Wednesday, June 5, 2019

Bellevue 1875

Louisiana legislature carved Bossier Parish out of Claiborne Parish on February 24, 1843, fixing its boundary roughly from Red River to Dorcheat Bayou. The first members of the Bossier Parish Police Jury were William Crowley (President), B. J. Williams, Joseph Graham, and Isaac Lay with James C. Scott serving as the clerk. Until the courthouse was built, the Police Jurors met in homes. The courthouse was to be built in a central location in the Parish, which was Freedonia, the Parish seat at that time. During the second meeting of the Bossier Parish Police Jury, held July 8, 1843, the jurors changed the name of Freedonia to Society Hill, and a month later the name was changed to Bellevue.

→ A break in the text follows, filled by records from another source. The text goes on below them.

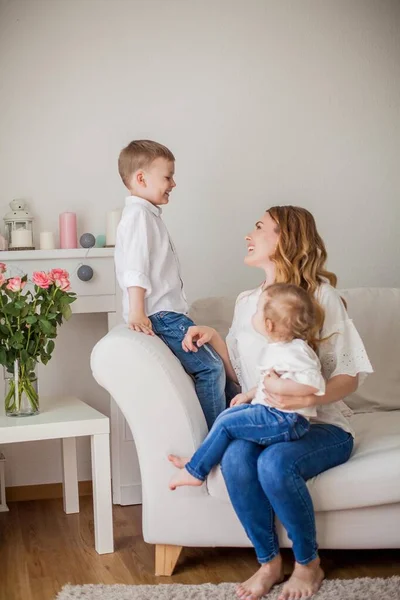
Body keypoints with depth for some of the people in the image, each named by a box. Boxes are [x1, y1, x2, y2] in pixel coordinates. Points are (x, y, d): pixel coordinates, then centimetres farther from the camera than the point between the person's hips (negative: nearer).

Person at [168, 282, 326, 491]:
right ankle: (198, 460, 18)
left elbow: (314, 383, -33)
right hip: (267, 409, 11)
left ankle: (195, 471, 3)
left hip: (286, 421, -11)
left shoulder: (295, 351, -22)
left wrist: (278, 386, -29)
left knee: (225, 424, -11)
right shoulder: (274, 348, 11)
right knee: (226, 414, 13)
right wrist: (250, 394, 19)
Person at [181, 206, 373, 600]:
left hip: (320, 426, -4)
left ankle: (308, 564, -7)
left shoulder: (321, 295, -6)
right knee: (235, 458, -30)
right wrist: (214, 338, 1)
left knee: (275, 463, -35)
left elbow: (349, 377, -7)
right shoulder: (246, 302, 11)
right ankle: (268, 562, -8)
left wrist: (308, 398, -27)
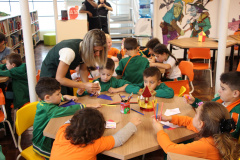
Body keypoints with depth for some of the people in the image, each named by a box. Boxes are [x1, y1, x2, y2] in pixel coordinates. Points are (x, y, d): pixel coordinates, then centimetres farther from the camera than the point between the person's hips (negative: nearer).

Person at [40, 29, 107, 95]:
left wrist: (88, 85, -18)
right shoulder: (69, 51, -36)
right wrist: (84, 86, -34)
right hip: (50, 75, -6)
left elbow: (83, 69, -1)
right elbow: (59, 78, -31)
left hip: (65, 74, 7)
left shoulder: (84, 46, -14)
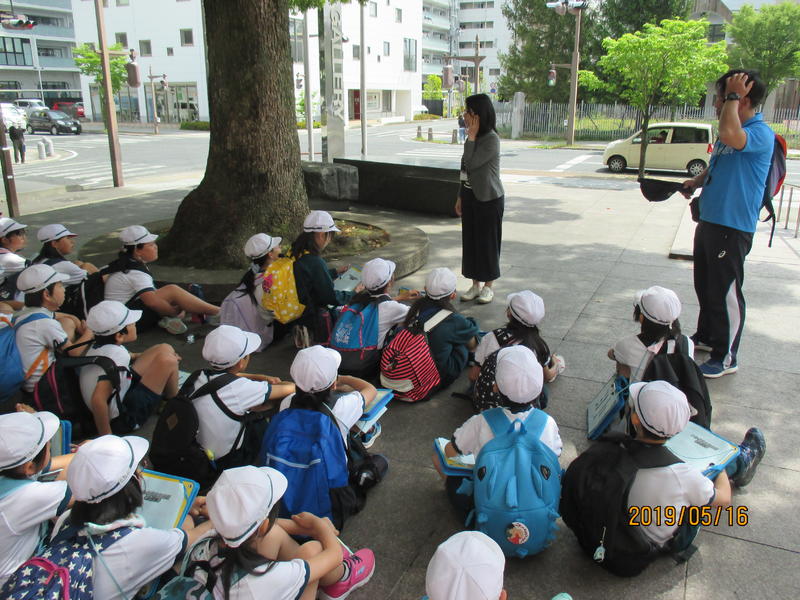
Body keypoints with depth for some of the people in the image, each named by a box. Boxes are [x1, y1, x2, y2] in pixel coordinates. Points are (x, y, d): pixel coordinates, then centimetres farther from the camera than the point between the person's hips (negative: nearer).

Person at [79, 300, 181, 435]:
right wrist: (106, 437, -31)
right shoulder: (116, 356, -31)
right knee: (167, 362, -14)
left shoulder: (97, 346, -3)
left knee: (165, 349, 7)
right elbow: (98, 399, -40)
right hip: (121, 420, -9)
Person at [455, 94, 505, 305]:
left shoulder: (491, 139, -17)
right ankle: (475, 285, 23)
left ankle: (488, 286, 16)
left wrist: (471, 136, -20)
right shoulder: (473, 137, 10)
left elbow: (471, 163, -25)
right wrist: (460, 197, 16)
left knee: (487, 241, 3)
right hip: (470, 196, 8)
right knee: (470, 240, 11)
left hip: (489, 199, -8)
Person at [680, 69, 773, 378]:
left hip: (733, 228, -9)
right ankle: (706, 337, 38)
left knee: (725, 292, -1)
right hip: (709, 221, 9)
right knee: (705, 286, 20)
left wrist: (733, 96, -25)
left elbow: (730, 136, -40)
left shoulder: (761, 134, -17)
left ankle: (726, 357, 13)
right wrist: (696, 181, 6)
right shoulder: (731, 131, 12)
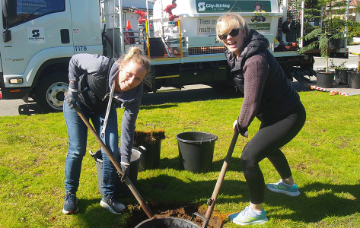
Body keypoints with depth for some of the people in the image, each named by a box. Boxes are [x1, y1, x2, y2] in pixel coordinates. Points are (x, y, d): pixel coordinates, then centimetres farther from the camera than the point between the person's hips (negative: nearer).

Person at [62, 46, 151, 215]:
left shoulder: (135, 94, -29)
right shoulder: (101, 66, -40)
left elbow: (128, 127, -20)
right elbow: (75, 60, -19)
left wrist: (125, 161, -17)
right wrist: (73, 89, -21)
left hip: (104, 109, 3)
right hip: (77, 103, -2)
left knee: (111, 152, -6)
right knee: (77, 150, -5)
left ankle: (108, 197, 13)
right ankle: (70, 194, 16)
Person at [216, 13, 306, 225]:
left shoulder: (255, 60, -31)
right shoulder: (237, 54, 0)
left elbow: (252, 101, -26)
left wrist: (241, 124, -9)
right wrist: (242, 122, 10)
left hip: (289, 117, -10)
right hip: (276, 111, 11)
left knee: (249, 157, -14)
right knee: (268, 146, 33)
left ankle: (256, 211, 7)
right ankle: (289, 184, 60)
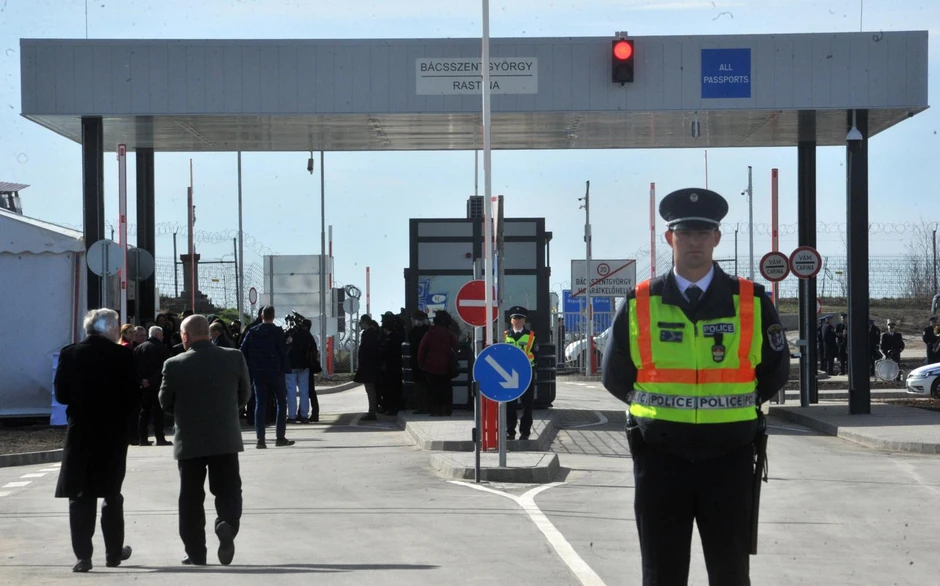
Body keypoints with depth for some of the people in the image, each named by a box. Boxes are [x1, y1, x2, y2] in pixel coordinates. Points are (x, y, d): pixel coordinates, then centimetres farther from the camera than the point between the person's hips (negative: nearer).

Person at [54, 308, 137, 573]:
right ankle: (114, 552, 21)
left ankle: (83, 555, -2)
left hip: (80, 433, 1)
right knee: (112, 495, 13)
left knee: (80, 496, 4)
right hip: (114, 433, 0)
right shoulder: (123, 355, -9)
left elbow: (61, 395, -1)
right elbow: (133, 396, -9)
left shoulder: (69, 354, -3)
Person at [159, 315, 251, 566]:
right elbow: (244, 395, 5)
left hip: (189, 441, -1)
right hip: (226, 439, 1)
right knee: (228, 490, 10)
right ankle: (227, 525, -18)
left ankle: (196, 553, 11)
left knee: (191, 498, 9)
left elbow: (166, 403, 2)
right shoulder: (234, 357, -4)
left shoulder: (174, 365, -10)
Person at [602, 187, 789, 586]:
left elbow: (775, 373, 10)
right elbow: (616, 376, 11)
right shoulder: (639, 304, 0)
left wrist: (734, 405, 10)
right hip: (659, 459, 0)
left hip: (729, 459, 0)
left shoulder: (752, 302, 0)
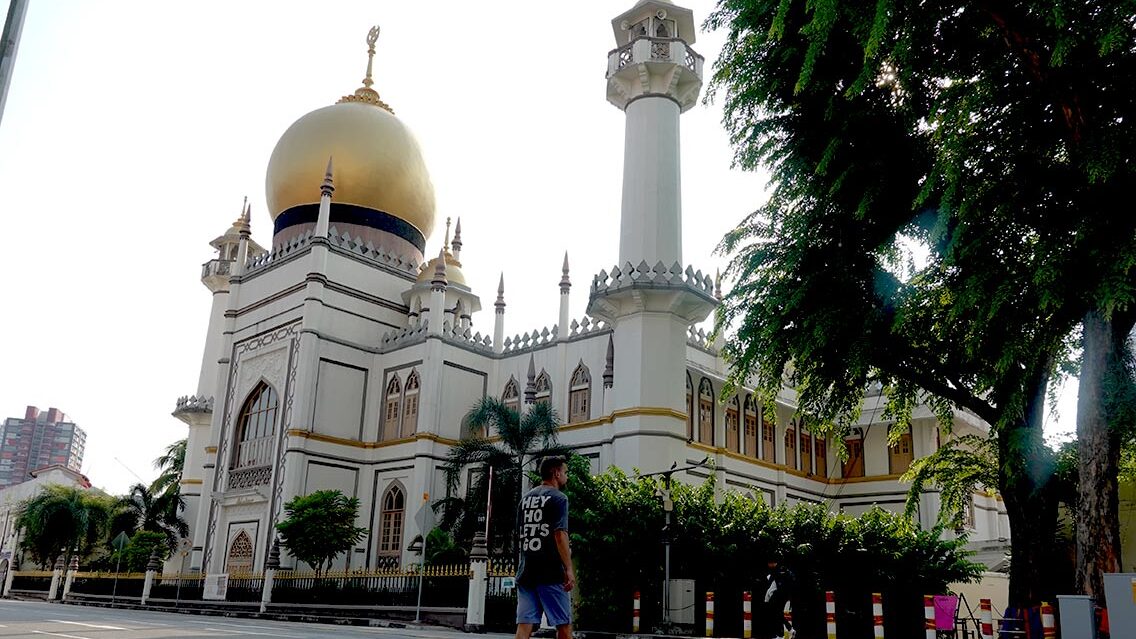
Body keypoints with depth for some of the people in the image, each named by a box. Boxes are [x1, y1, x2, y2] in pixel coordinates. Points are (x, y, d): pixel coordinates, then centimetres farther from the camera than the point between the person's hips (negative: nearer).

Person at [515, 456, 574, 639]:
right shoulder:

Upon the first official federal census of Bossier Parish in 1850, the population was 6,962. By 1870, the population of Bossier Parish was up to 12,675. Today the population of Bossier Parish is approximately 127,634, and we are considered one of the fastest growing areas in the state.

The State of Louisiana decided to perform a state census in 1875, due to some political party disagreements concerning the accuracy of the 1870 census results for Louisiana. As a result, the writer was inspired to write the following article, which appeared in The Bossier Banner on June 5, 1875. This article paints a picture of life in Bellevue during that time.

William Henry Scanland, Sr.
Editor and Proprietor of The Bossier Banner
Abney Dell Scanland Flynn collection: 1999.136.034
 “As the census is being taken, we are fearful that our CITY may not occupy the position it should in the statistics; for the reason that only men, women, and children appear therein—whereas it requires more than inhabitants to constitute a town or city. In addition to the population of Bellevue, it has sixty seven houses—not all dwellings—but among which are a Court house and jail, and where is the other town in the Parish that has more, or is ever likely to have the later? We have an Academy, with a Principaless eminently qualified to train the youthful mind. One store that can furnish anything called for, from a needle to an anchor, at cost prices, freight added—freight tolerable heavy sometimes! One Grocery, where you will be FRANKly told that too much will make drunk come. One Hotel, that asks no odds of the St. Charles, in the way of substantials. One Preacher, ready to tie the knot and see that the same is Recorded! Two Doctors, that will cure you of all the ills flesh is heir to--if they can—if they can’t, why, you go under. Four Lawyers, always waiting to be gracious—they are waiting yet. One printing office— the man who runs it is too modest to blow his own trumpet but “hangs out his Banner” every Thursday morning. We have three dogs—one black cur, one terrier and one “yaller dog.” We defy any town in the State to do as small a business in the dog line; but in bovines and cats we can beat the universe. On a fair count we have about 200 of the former including Mr. Rasberry’s oxen, judging by their tracks in the morning after a slight shower, 1400 more or less—and a small stear! Cats! We defy any man to take their census, unless he were to imbibe a quart of benzine; locate himself on the Court house roof of a moonlight night, and count the number of spits! Spits! And me-ows. To sum up, we have a very pleasant, quiet town, and birds that make sweeter music than anywhere else. There is one singing now, that would put Jenny Lind to the blush.”

Unfortunately, some people were, and still are, afraid to take part in the U.S. Census and refuse to answer the questions being asked by the census takers. The reason it is so important to participate in the U.S. Census is that the data collected by the census determines the number of seats each state has in the U.S. House of Representatives (a process called apportionment), which was the cause of the political disagreement over the 1870 census results. The federal census is also used to distribute billions in federal funds to local communities. As a bonus, those of us that are tracing our family heritage, we can find our ancestors and know more about them, thanks to the information that is provided on the census.